Prop 23 could improve state's economy

Katy Grimes: The Legislative Analyst’s Office reported today that if Proposition 23 is passed, the state’s economy will improve “modestly.” However, before LAO analyst Mark Newton could give the rest of the good news, his testimony was interrupted and redirected.

Today the mandatory hearing for Proposition 23 took place at the Capitol. And the bias was prounounced – in the committee and in the audience. Seated in the gallery were far more anti-prop 23 spectators and special interests than Prop 23 supporters.

How do I know this? Seated right in the middle of the pack, I was privy to every whisper, hiss, gasp and snarky comment from opponents of the measure whenever Marysville Republican Assemblyman Dan Logue opended his mouth to ask a question or make a comment, or when proponents from the Howard Jarvis Taxpayer’s Association, and the NFIB spoke.

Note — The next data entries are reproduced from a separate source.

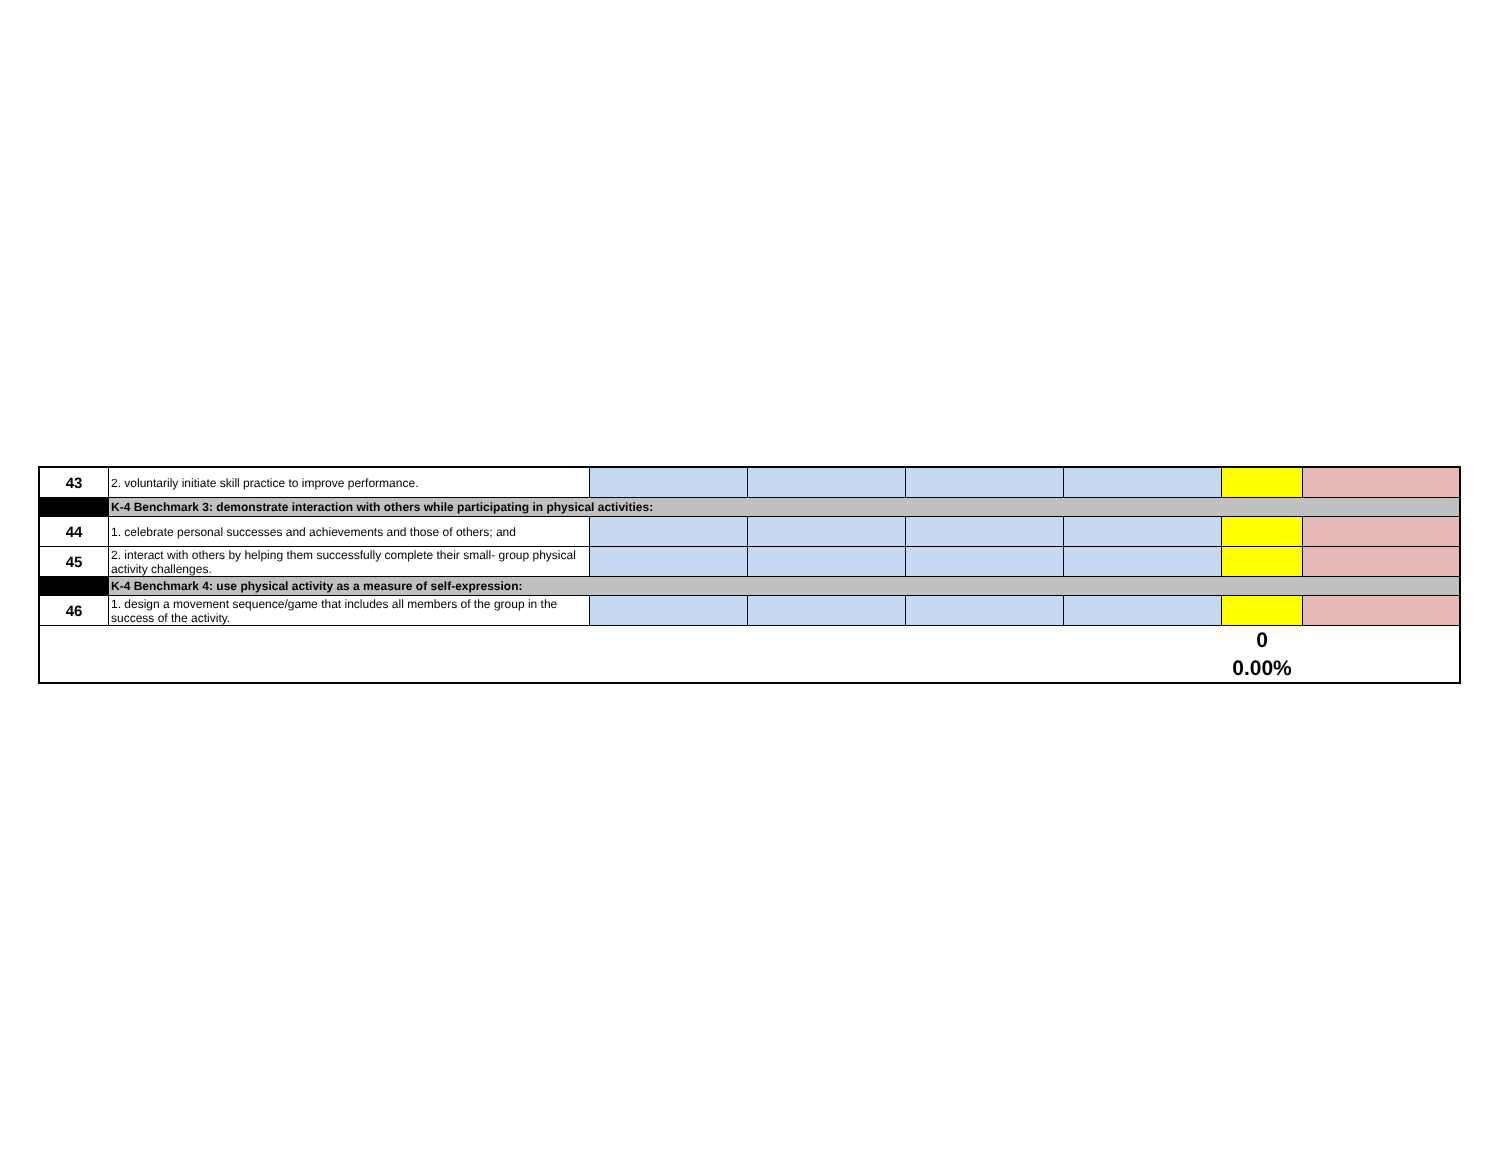| 43 | 2. voluntarily initiate skill practice to improve performance. | | | | | | |
| | K-4 Benchmark 3: demonstrate interaction with others while participating in physical activities: | | | | | | |
| 44 | 1. celebrate personal successes and achievements and those of others; and | | | | | | |
| 45 | 2. interact with others by helping them successfully complete their small- group physical activity challenges. | | | | | | |
| | K-4 Benchmark 4: use physical activity as a measure of self-expression: | | | | | | |
| 46 | 1. design a movement sequence/game that includes all members of the group in the success of the activity. | | | | | | |
| | | | | | | 0 0.00% | |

But the moment during the hearing that made me emit an audible gasp was when Senate Environmental Committee chairman, Senator Joe Simitian, D-Palo Alto, stopped LAO analyst Mark Newton  from stating that even with the “modestly higher economic activity” the state would enjoy with passage of Prop 23, “this would translate into an unknown but potentially significant increase in revenues to state and local government,” as he read from the LAO’s Prop 23 report.

The “modest uptick to the economy would result in increased revenue to state and local governments,” was all Newton got out, earlier in the hearing.

This is big!  Any “uptick” in the economy in the state is something the legislature is obligated to pursue, for the good of the everyone in the state.

Instead, Democrat committee members Assemblyman Wesley Chesbro and Senator Fran Pavely railed against the initiative, seeming determined to pursue their own agendas, ignoring the positive economic news.

Newton carefully explained that during LAO research, they weighed all of the factors before they concluded that Prop 23 would result in a modest improvement to the state’s economy.

It was disheartening to observe elected state officials allowing personal agendas override sound, non-partisan research.

And what were Logue’s damning comments? Logue said that “Prop 23 would save the people of the state from the largest enery tax in history, by suspending – not repealing – AB 32.” And Logue was critical of the massive subsidies to the green businesses in the state. “Tap the real economy, get unemployment down, do what Texas is doing with the largest wind farm in the country,” said Logue.

Critical of the subsidies propping up green tech and green businesses, Logue told of Spain’s 20 percent unemployment rate after subsidizing its green businesses, and Italy’s loss of 6 to 7 jobs for every subsidized green job. Logue recommended that green business stand on its own, and is “good for the future. If AB 32 is so great, why do we need a law?”